If Walgreens Boots Alliance goes ahead with a sale to private equity, the company could join other health care deals under scrutiny for selling out to such investors.
Earlier this week, a report came out that Walgreens is considering a sale to a private equity firm Sycamore Partners. If speculation comes to fruition, the deal could put the iconic drugstore chain and its thousands of pharmacies and healthcare services under private equity ownership.
The health care industry is ripe for consolidation, and sales to private equity in particular have attracted significant scrutiny from members of Congress, federal antitrust agencies and attorneys general.
Influential U.S. senators earlier this year launched investigations into private equity’s expanding role in owning and operating everything from hospitals and health care systems to doctor’s offices and clinics.
To take a May letter to Ascension Illinois, a nonprofit operator of 10 hospitals in the Chicago area, from Senator Chuck Grassley. The Iowa Republican and senior member of the Senate Finance Committee said he wants to know how private equity affects patients, health care quality and outcomes.
Grassley’s investigation comes amid increasing investigations by congressional committees, including one by U.S. Senator Ed Markey, a Massachusetts Democrat and chairman of the Senate Subcommittee on Primary Health and Pension Securitywhich has “targeted the hundreds of billions spent by private equity to gobble up doctors’ offices, hospitals, labs and nursing homes across the country,” the Washington Post reported in May.
Critics of private equity’s involvement in healthcare were quick to point out the possibility of Walgreens selling to Sycamore.
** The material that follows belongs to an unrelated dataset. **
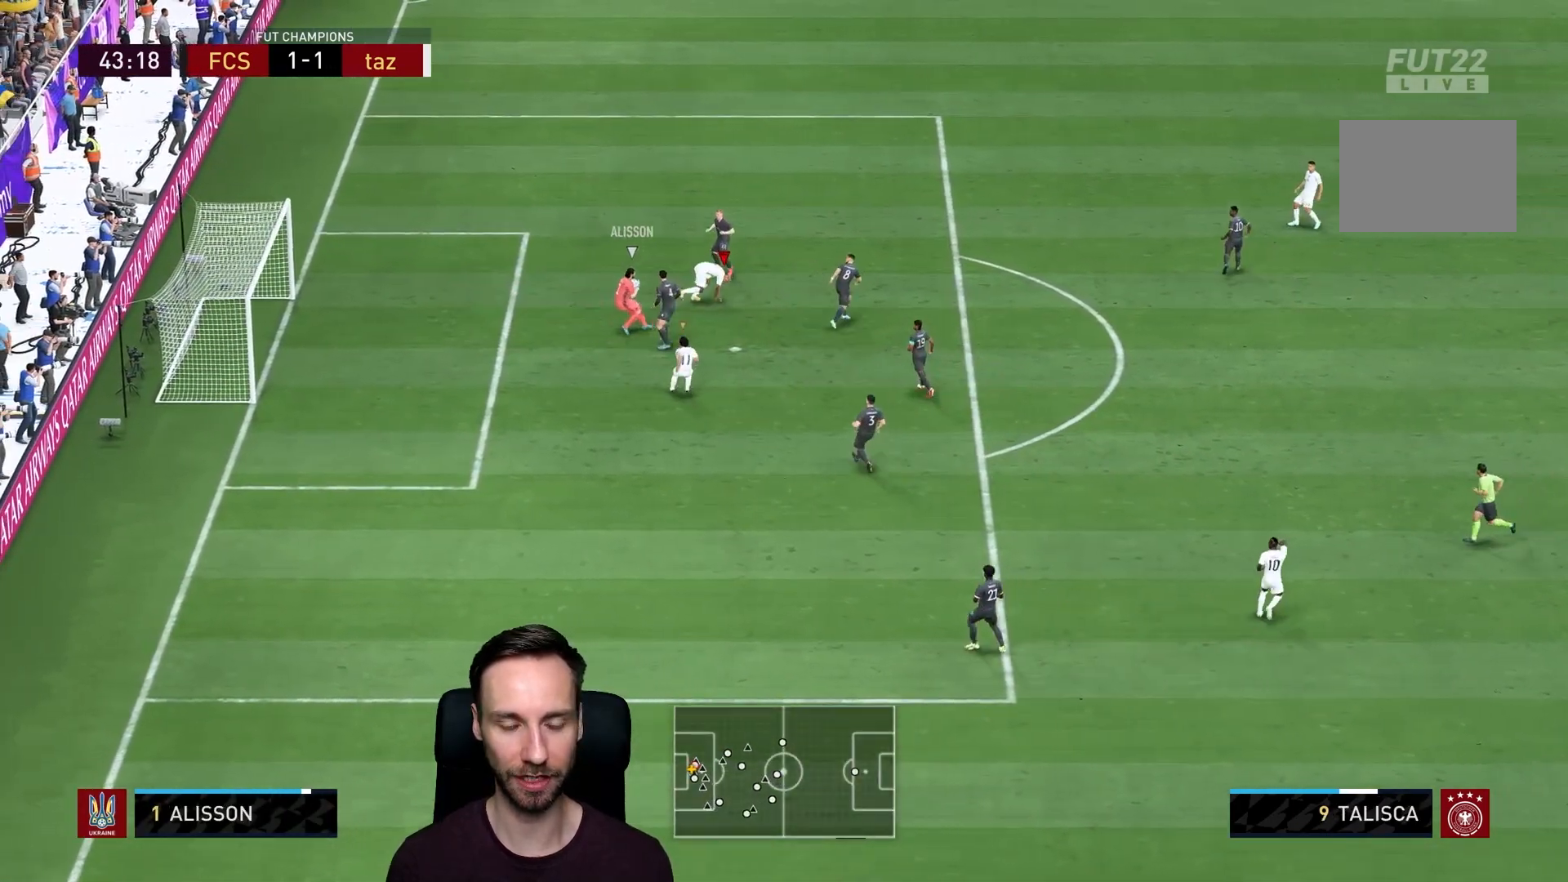
{"buttons": ["R2"], "left_stick": "right", "right_stick": "center", "events": [[184, "right_stick", "down"], [301, "right_stick", "center"], [451, "L2", "up"]]}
“Private equity has invested more than $1 trillion in the U.S. healthcare industry over the past decade, touching virtually every corner of the industry,” the group said. Private Equity Stakeholder Projectsaid Wednesday about the potential private equity takeover of Walgreens. “This is despite the fact that private equity investments in healthcare companies carry significant risks for patients, employees and investors. The typical playbook for private equity investments can lead to behavior that compromises patient care increases the bankruptcy risk.”
Sycamore Partners specializes in “retail and consumer investments,” according to the company’s website. The Wall Street Journal Report indicated that other partners may be needed to acquire Walgreens given the size of the company, which owns more than 12,000 drugstores in the U.S., Europe and Latin America.
In turn, other reports following the potential acquisition of Sycamore predicted a new private equity owner would “aggressively cut costs” including job losses and store closures.
But Walgreens has already launched a major cost-cutting plan and closed hundreds of stores. In October, Walgreens said it will close 1,200 stores over three years in an effort to return to long-term profitability and growth.
Meanwhile, it remains unclear whether Walgreens will sell to private equity at all, and a company spokesperson declined to comment on “rumors/speculation.”
“While we believe a PE acquisition of WBA is possible, given that the company would have additional flexibility to address operating headwinds in the private market, coupled with deal-friendly covenants that could allow the acquirer to To assume WBA’s current debt, we also do not believe a deal is a slam-dunk,” healthcare analyst Ann Hynes of Mizuho Americas wrote in a research note on Wednesday.